The wolves gather at the edge of the bog
Sniffing – smelling the air for a scent
Beware of the calling scritch of bete-noire dogs!
They will howl and snarl for life to relent.
Hide - be very still or flee; set in flight
For this day is not the time to carry on the fight.
Why does one walk alone on a cold and snowy day;
Is there some untold truth in the love of honey?
Some touching moments before the wintry bite slays.
The silent forest where the woods hold pray
For sacrifices and forgiveness by djinnis
While Delphyne songs enchant all into a final rend.
The long dark tree lines glimmer under the winter’s moon
It is uncertain whether all his poems were lost there - too soon
Before they were understood to portend
How phantasmic beasts track him by the light of the moon
Across the clearing of vagueness;
And confront him with the starken face of death;
A maquillage lineament of heinousness.
His heart slowed with each deep breath
As his mind twisted and retwisted in harrow;
His incongruent senses were lost in the narrow
Glen of mystery and of a vanishing point
Where the timpani sounds faintly as their last resound.

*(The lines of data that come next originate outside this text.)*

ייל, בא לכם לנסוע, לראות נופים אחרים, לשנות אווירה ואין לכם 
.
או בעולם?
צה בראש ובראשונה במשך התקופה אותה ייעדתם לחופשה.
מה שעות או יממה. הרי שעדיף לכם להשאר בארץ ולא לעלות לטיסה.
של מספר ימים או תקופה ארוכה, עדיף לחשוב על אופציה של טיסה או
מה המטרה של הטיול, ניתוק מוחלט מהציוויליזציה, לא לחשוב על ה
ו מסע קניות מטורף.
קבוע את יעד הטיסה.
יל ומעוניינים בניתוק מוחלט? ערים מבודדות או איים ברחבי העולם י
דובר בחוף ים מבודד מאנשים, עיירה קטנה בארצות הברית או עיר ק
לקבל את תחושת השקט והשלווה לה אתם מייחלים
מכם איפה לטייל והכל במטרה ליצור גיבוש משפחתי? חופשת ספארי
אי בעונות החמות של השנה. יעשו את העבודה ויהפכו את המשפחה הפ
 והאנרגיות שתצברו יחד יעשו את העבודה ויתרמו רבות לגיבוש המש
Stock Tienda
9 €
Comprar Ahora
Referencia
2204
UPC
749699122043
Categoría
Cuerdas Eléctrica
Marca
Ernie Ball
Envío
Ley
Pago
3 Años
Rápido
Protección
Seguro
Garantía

For the handsome prince is but a thin vagabond
Lost again to the vail of wonder;
Still seeking a place to rest and sleep.
Why does one wonder out on a cold snowy path?

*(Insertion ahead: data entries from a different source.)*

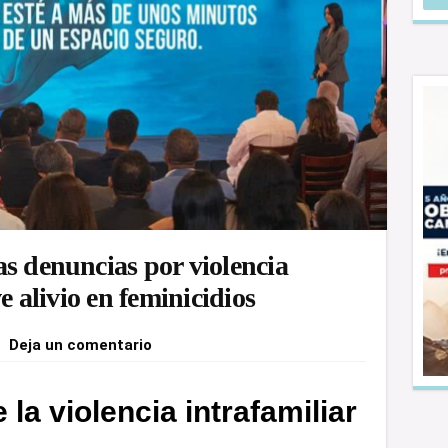
s denuncias por violencia
ve alivio en feminicidios
Deja un comentario
 la violencia intrafamiliar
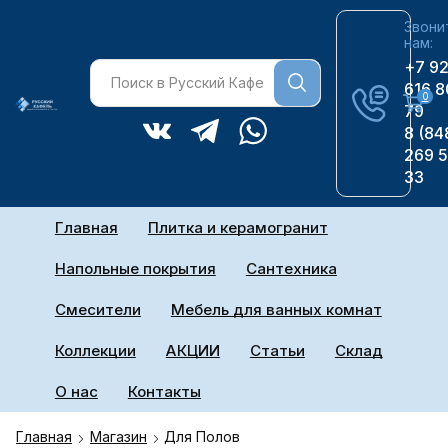
Звони
нам:
+7 9
616 8
0
79
8 (84
269 
33
Главная
Плитка и керамогранит
Напольные покрытия
Сантехника
Смесители
Мебель для ванных комнат
Коллекции
АКЦИИ
Статьи
Склад
О нас
Контакты
Главная
Магазин
Для Полов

After prayers are said at the gravesite of strangeness;
While mordant halos spin in counter of the antithetical arrow.
And the tracking eyes, along the tree line, follow
Closely - waiting patiently; their hunger will speak the final say
Of where his soul’s flight and repertory will be found.
The appall is not that one may fall or crawl
But more a fear that one may not be near or here at all;
The plight is to fight or take flight from the dying of the light.
Are life and death nothing more than perceptions;
Ideas formed in a cave and painted into images of rhyme.
The old sundial, at the entrance, a hyperbola in time?
The dark universe reformed by Kafkaesque inceptions
Plasmonic deviations; ephemeral and ephemera of pretensions.
The latent edges of fear slowly emerge from stolid eyes:
Livid skies loom quietly across the vale waiting the storm front
To consume life; as hungry wolves howl for their brotherly ties.
Why does one never return from a cold and snowy day?